The the the table evaluates format compliance during reinforcement learning by tracking the closure rates of reasoning, tool-call, and answer tags across different training configurations. It demonstrates that standard reinforcement learning approaches lead to a collapse in structural adherence, whereas the proposed PARA-GRPO method effectively restores and exceeds the initial cold-start performance in maintaining the required output format. Vanilla GRPO causes a sharp decline in tag closure rates compared to the pre-RL baseline. PARA-GRPO stabilizes format usage, achieving the highest closure rates across all three structural tags by step 19. Removing the anchor component results in the poorest performance, highlighting its necessity for maintaining format integrity.

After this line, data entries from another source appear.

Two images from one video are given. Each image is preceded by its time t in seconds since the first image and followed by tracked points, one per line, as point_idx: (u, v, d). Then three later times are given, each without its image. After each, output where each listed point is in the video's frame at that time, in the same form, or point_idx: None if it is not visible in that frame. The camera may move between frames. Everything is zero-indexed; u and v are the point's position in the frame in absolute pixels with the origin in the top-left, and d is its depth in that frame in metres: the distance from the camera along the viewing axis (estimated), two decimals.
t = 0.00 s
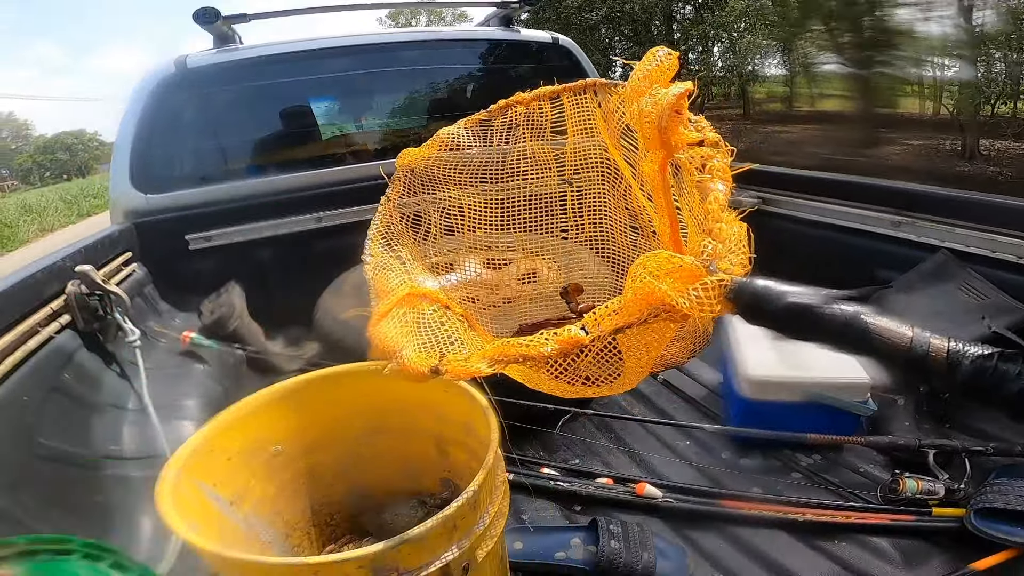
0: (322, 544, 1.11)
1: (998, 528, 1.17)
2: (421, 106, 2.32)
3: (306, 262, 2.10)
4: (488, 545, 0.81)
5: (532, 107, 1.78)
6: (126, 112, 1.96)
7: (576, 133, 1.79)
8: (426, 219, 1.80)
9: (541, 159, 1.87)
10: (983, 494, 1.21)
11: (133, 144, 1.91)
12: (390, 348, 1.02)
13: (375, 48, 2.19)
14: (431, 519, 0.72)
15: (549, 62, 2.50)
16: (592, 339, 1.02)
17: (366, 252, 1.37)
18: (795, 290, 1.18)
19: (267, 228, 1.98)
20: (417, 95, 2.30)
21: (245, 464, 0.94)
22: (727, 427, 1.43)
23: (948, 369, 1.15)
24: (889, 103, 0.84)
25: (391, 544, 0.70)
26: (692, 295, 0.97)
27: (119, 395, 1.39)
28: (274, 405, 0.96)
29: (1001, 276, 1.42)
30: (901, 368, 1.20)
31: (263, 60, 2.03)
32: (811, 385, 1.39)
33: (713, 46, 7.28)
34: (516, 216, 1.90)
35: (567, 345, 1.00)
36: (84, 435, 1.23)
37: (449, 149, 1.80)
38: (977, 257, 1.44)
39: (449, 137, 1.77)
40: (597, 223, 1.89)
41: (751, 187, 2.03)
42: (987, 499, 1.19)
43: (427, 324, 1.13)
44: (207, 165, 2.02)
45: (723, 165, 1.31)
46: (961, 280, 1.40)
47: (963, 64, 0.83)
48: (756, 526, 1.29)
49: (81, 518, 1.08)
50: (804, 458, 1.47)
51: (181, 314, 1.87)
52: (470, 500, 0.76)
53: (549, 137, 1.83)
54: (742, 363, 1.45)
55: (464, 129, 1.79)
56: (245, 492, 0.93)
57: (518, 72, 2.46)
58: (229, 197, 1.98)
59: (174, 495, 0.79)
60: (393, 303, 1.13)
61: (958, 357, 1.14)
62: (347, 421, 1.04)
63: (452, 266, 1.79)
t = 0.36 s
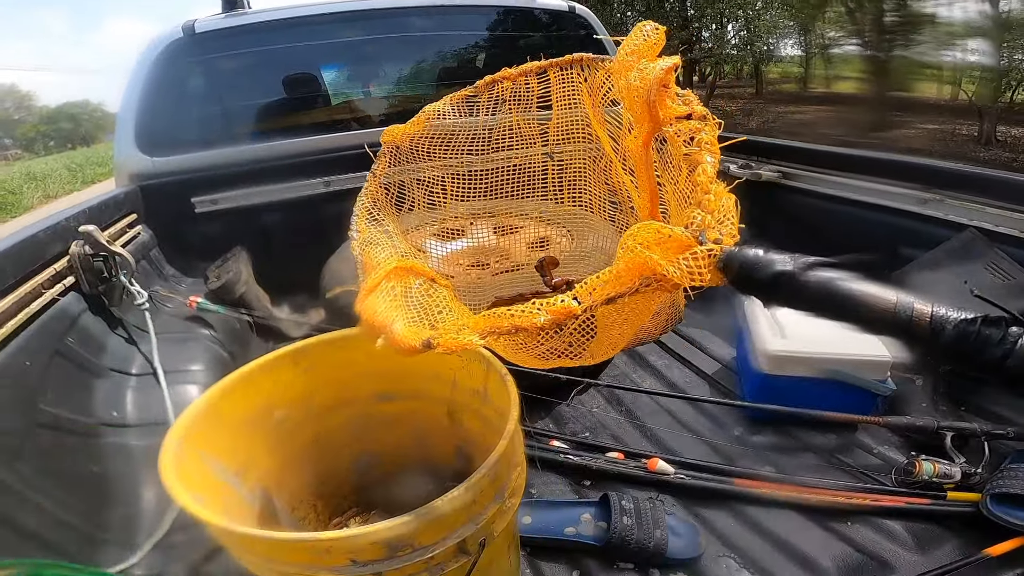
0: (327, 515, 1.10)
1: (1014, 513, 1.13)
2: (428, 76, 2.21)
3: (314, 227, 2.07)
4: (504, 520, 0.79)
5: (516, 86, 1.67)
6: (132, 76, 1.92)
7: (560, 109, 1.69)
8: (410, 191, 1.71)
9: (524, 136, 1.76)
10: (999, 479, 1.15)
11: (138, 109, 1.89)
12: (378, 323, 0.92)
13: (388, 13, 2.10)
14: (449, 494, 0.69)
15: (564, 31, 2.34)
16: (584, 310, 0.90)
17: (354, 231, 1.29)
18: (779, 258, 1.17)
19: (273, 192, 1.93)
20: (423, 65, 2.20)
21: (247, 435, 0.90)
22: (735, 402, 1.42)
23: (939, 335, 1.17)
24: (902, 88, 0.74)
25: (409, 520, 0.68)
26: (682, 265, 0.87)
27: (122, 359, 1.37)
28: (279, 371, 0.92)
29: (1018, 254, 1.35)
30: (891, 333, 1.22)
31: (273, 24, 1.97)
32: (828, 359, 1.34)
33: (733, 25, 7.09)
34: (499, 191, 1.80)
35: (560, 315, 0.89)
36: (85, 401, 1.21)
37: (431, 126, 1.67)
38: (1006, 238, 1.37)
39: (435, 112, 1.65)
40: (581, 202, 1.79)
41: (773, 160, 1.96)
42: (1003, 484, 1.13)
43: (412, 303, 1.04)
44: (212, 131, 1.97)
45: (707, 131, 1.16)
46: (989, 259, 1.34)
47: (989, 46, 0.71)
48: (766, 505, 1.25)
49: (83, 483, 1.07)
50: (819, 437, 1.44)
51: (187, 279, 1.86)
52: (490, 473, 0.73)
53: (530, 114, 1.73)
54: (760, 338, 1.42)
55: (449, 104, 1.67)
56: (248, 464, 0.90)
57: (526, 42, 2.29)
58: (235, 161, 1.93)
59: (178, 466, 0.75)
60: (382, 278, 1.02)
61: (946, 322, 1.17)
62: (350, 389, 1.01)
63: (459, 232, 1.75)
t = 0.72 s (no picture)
0: (326, 488, 1.13)
1: (992, 501, 1.15)
2: (432, 53, 2.18)
3: (315, 206, 2.07)
4: (496, 494, 0.80)
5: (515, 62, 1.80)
6: (134, 53, 1.92)
7: (557, 88, 1.81)
8: (409, 165, 1.83)
9: (522, 115, 1.87)
10: (981, 466, 1.18)
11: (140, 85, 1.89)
12: (364, 274, 1.08)
13: None
14: (442, 468, 0.70)
15: (569, 12, 2.31)
16: (571, 261, 0.98)
17: (348, 190, 1.38)
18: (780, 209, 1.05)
19: (277, 169, 1.97)
20: (426, 42, 2.17)
21: (248, 406, 0.92)
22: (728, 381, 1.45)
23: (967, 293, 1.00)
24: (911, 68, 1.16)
25: (402, 493, 0.69)
26: (666, 216, 0.90)
27: (123, 334, 1.39)
28: (279, 343, 0.94)
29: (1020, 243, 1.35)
30: (866, 278, 1.39)
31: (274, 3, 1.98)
32: (821, 341, 1.36)
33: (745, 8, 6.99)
34: (494, 165, 1.90)
35: (547, 260, 0.99)
36: (88, 375, 1.23)
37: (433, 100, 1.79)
38: (1000, 225, 1.38)
39: (431, 84, 1.75)
40: (575, 173, 1.91)
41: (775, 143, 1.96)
42: (986, 471, 1.16)
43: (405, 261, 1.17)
44: (213, 110, 1.98)
45: (693, 98, 1.16)
46: (984, 245, 1.35)
47: (997, 40, 1.13)
48: (752, 488, 1.27)
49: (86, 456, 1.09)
50: (807, 420, 1.45)
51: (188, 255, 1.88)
52: (482, 447, 0.74)
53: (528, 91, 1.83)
54: (755, 319, 1.43)
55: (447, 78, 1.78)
56: (249, 436, 0.92)
57: (530, 21, 2.25)
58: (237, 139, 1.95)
59: (178, 437, 0.77)
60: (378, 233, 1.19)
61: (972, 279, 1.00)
62: (348, 360, 1.02)
63: (460, 211, 1.84)
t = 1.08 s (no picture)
0: (313, 473, 1.11)
1: (980, 490, 1.15)
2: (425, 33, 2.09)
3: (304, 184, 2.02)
4: (484, 482, 0.79)
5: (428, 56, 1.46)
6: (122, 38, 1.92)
7: (478, 75, 1.48)
8: (340, 156, 1.52)
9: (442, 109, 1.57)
10: (971, 454, 1.18)
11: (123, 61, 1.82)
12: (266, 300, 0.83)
13: None
14: (425, 459, 0.68)
15: None
16: (495, 273, 0.79)
17: (249, 203, 1.09)
18: (698, 199, 0.83)
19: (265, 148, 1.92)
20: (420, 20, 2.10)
21: (230, 390, 0.90)
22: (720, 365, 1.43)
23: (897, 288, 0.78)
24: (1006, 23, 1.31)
25: (385, 484, 0.67)
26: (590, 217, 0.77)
27: (106, 316, 1.37)
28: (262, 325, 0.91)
29: (1019, 229, 1.29)
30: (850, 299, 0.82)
31: None
32: (811, 325, 1.34)
33: None
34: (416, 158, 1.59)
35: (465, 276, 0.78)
36: (70, 358, 1.20)
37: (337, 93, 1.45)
38: (999, 211, 1.33)
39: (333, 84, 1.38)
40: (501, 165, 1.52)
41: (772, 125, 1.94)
42: (974, 460, 1.16)
43: (312, 273, 0.94)
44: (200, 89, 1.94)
45: (619, 81, 0.95)
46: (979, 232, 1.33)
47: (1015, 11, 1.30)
48: (742, 474, 1.26)
49: (67, 440, 1.06)
50: (798, 404, 1.45)
51: (174, 236, 1.84)
52: (468, 434, 0.72)
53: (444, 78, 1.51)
54: (751, 303, 1.42)
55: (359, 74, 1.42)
56: (231, 421, 0.91)
57: None
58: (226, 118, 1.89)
59: (155, 425, 0.74)
60: (277, 252, 0.93)
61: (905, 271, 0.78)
62: (327, 348, 0.99)
63: (452, 188, 1.53)
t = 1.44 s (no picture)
0: (307, 456, 1.10)
1: (977, 477, 1.14)
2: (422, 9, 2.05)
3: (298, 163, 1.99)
4: (478, 465, 0.77)
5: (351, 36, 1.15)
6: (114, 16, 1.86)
7: (412, 56, 1.17)
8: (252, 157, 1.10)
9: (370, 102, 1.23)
10: (969, 440, 1.17)
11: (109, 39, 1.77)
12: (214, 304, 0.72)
13: None
14: (416, 441, 0.67)
15: None
16: (440, 253, 0.72)
17: (182, 199, 0.90)
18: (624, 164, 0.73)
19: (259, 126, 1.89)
20: None
21: (220, 367, 0.89)
22: (720, 345, 1.42)
23: (872, 266, 0.59)
24: None
25: (375, 469, 0.65)
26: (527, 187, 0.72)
27: (99, 296, 1.35)
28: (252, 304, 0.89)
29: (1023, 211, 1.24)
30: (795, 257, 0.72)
31: None
32: (810, 304, 1.33)
33: None
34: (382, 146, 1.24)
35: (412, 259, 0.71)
36: (60, 340, 1.18)
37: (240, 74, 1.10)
38: (1003, 192, 1.28)
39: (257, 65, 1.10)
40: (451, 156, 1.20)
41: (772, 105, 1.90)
42: (973, 445, 1.15)
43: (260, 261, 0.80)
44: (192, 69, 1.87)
45: (549, 46, 0.90)
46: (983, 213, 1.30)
47: None
48: (740, 458, 1.26)
49: (58, 424, 1.05)
50: (797, 384, 1.44)
51: (167, 216, 1.82)
52: (461, 416, 0.71)
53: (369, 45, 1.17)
54: (750, 282, 1.41)
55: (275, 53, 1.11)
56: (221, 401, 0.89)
57: None
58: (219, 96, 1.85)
59: (140, 404, 0.73)
60: (217, 246, 0.78)
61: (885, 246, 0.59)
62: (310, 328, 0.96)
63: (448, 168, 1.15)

The the the table presents ablation studies evaluating the PARA-GRPO framework across training stages, component effectiveness, and dispatch modes. Results indicate that the full configuration stabilizes training dynamics by balancing format compliance and tool usage, significantly outperforming vanilla GRPO and individual component variants. The full PARA-GRPO recipe achieves the highest format reward and balanced tool usage, resolving the extremes of over-use and under-use seen in baseline methods. Both Exploration Anchoring and nFrames Gating are critical components, as removing either leads to degraded format stability or tool exploration and lower evaluation scores. Parallel tool calling consistently outperforms sequential calling across all benchmarks, establishing it as the preferred inference strategy.
The authors evaluate ParaVT-8B against a range of proprietary and open-source video-language models across seven diverse benchmarks. Results indicate that ParaVT consistently outperforms comparable open-source baselines and achieves performance levels that rival or exceed proprietary models on long-video reasoning tasks. ParaVT-8B achieves the best performance among open-source 7-8B models across six of the seven evaluation splits. The proposed method surpasses proprietary references like GPT-4o and Gemini 1.5 Pro on specific reasoning benchmarks including LVBench and MMVU. ParaVT demonstrates significant improvements in temporal grounding, reaching the highest score on the Charades-STA test among all listed models.
Experiments evaluating format compliance during reinforcement learning demonstrate that standard methods lead to structural collapse, while the PARA-GRPO method effectively restores output integrity. Ablation studies further confirm that components like Exploration Anchoring and parallel tool calling are critical for stabilizing training and balancing tool usage. Finally, comparative benchmarks show ParaVT-8B surpasses open-source baselines and rivals proprietary models on long-video reasoning and temporal grounding tasks.